School leaders must recognize that they hold so much power in cultivating the culture and community of their school. And people are going to look to them for an example.
I love the quote: "What you permit, you promote." People do notice all the things that you think might be flying under the radar. Like if a problematic comment is made during a staff meeting and you don't say anything as a school leader, people notice. If you do say something, people notice.
Take stock of those moments and think about not just what your values are as an educator or as a school leader, but how those values are showing up. If you support the teaching of multiple perspectives of history, do your teachers know that? How do they know that? If you support the inclusion of nonbinary and transgender students in your school community, does anybody know that? How does that show up in the decisions you make as a school leader, and the practices and policies that you support and implement?
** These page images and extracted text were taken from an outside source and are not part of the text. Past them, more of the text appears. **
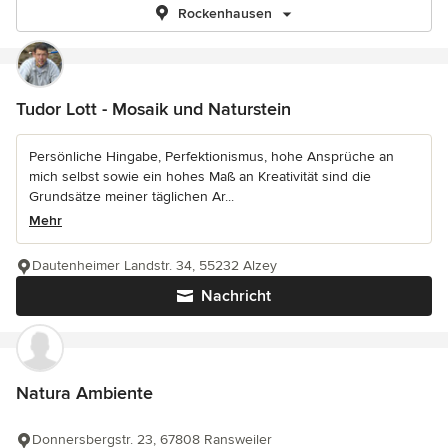
Rockenhausen
Tudor Lott - Mosaik und Naturstein
Persönliche Hingabe, Perfektionismus, hohe Ansprüche an
mich selbst sowie ein hohes Maß an Kreativität sind die
Grundsätze meiner täglichen Ar...
Mehr
Dautenheimer Landstr. 34, 55232 Alzey
Nachricht
Natura Ambiente
Donnersbergstr. 23, 67808 Ransweiler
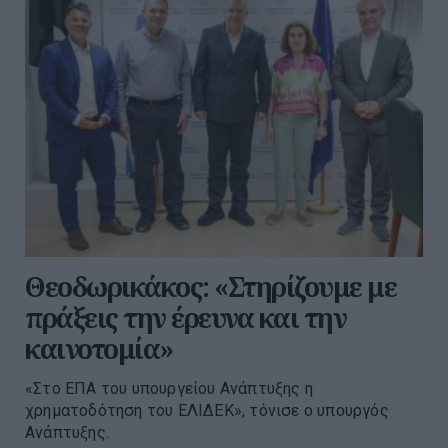
Θεοδωρικάκος: «Στηρίζουμε με
πράξεις την έρευνα και την
καινοτομία»
«Στο ΕΠΑ του υπουργείου Ανάπτυξης η
χρηματοδότηση του ΕΛΙΔΕΚ», τόνισε ο υπουργός
Ανάπτυξης.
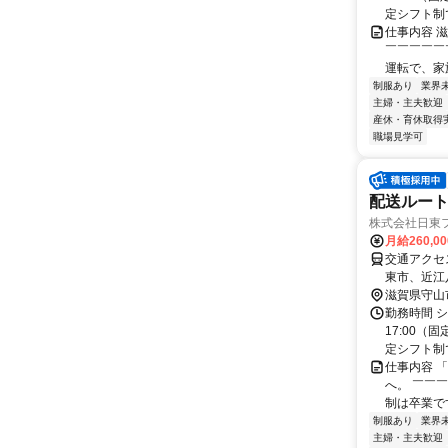
定シフト制で
仕事内容 
￣￣￣￣￣
運転で、家族
制服あり
業界
主婦・主夫歓迎
産休・育休取得
職場見学可
配送ルート
株式会社日東
月給260,0
交通アクセ
東市、近江
ので、対岸
滋賀県守山
勤務時間 シ
17:00
定シフト制で安
仕事内容 
へ。 ￣￣
制は卒業で
制服あり
業界
主婦・主夫歓迎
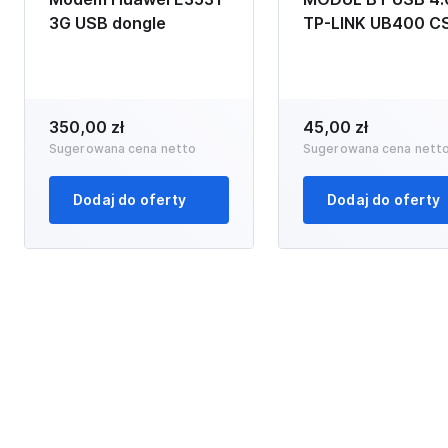
3G USB dongle
TP-LINK UB400 C
350,00 zł
45,00 zł
Sugerowana cena netto
Sugerowana cena nett
Dodaj do oferty
Dodaj do oferty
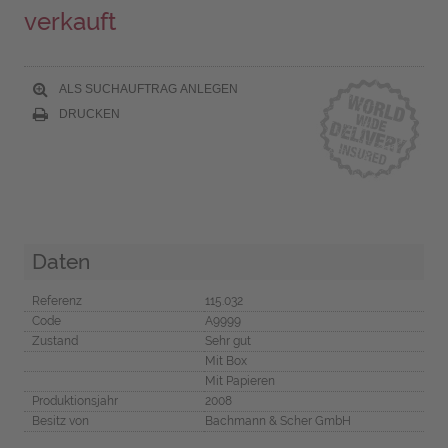
verkauft
ALS SUCHAUFTRAG ANLEGEN
DRUCKEN
Daten
Referenz
115.032
Code
A9999
Zustand
Sehr gut
Mit Box
Mit Papieren
Produktionsjahr
2008
Besitz von
Bachmann & Scher GmbH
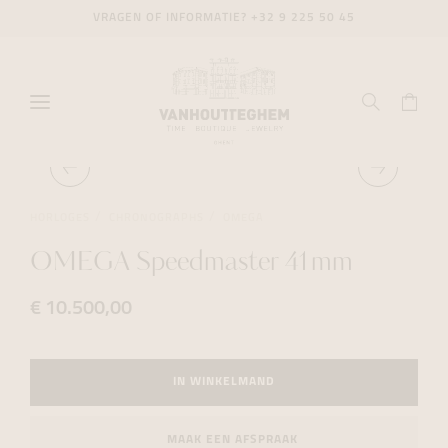
VRAGEN OF INFORMATIE?
+32 9 225 50 45
HORLOGES
CHRONOGRAPHS
OMEGA
OMEGA Speedmaster 41mm
€ 10.500,00
IN WINKELMAND
MAAK EEN AFSPRAAK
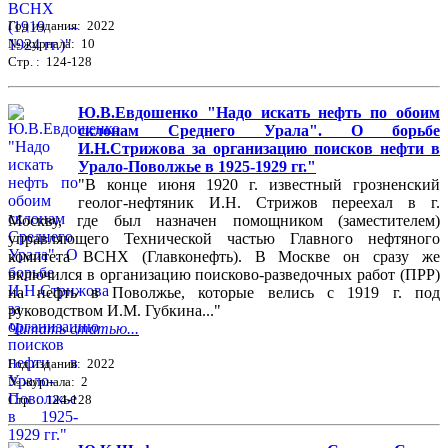
Год издания: 2022
№ журнала: 10
Стр. : 124-128
Ю.В.Евдошенко "Надо искать нефть по обоим
склонам Среднего Урала". О борьбе
И.Н.Стрижова за организацию поисков нефти в
Урало-Поволжье в 1925-1929 гг."
"В конце июня 1920 г. известный грозненский
геолог-нефтяник И.Н. Стрижов переехал в г.
Москву, где был назначен помощником (заместителем)
управляющего Технической частью Главного нефтяного
комитета ВСНХ (Главконефть). В Москве он сразу же
включился в организацию поисково-разведочных работ (ПРР)
на нефть в Поволжье, которые велись с 1919 г. под
руководством И.М. Губкина..."
Читать статью...
Год издания: 2022
№ журнала: 2
Стр. : 124-128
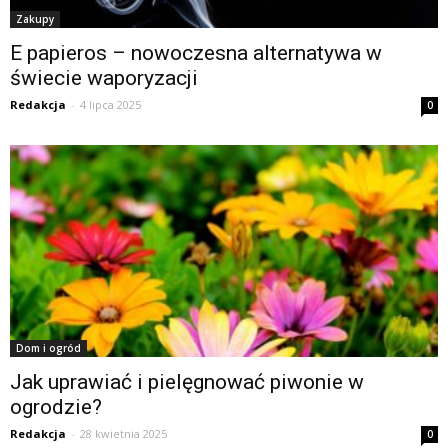
Zakupy
E papieros – nowoczesna alternatywa w
świecie waporyzacji
Redakcja
-
4 lipca 2025
0
Dom i ogród
Jak uprawiać i pielęgnować piwonie w
ogrodzie?
Redakcja
-
28 kwietnia 2025
0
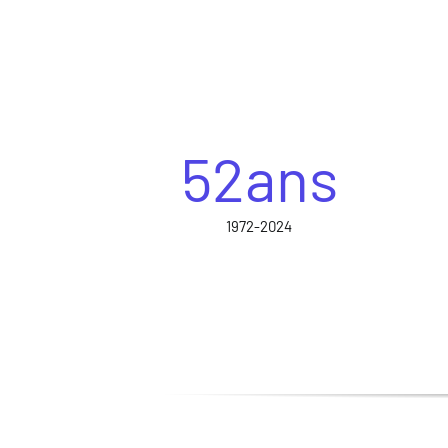
52
ans
1972-2024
Some people say that you have to win hearts and minds first when doing equity work. What do you believe?
I struggle with that all the time because I do believe that we need to build capacity for this work, but I also keep going back to something Paul Gorski wrote. In his 2019 EL article about "Avoiding Racial Equity Detours," the pacing for privilege detour really sticks out to me. When you go at the pace of the slowest person in your building, you're centering the comfort of someone who might not have as big of a stake in this work. Making sure that they feel comfortable every step of the way is the quickest way to go nowhere.
At this point, I don't believe in waiting for everyone to get on board. This work is too important and should not center the most unwilling.
Editor's note: This interview has been edited for space.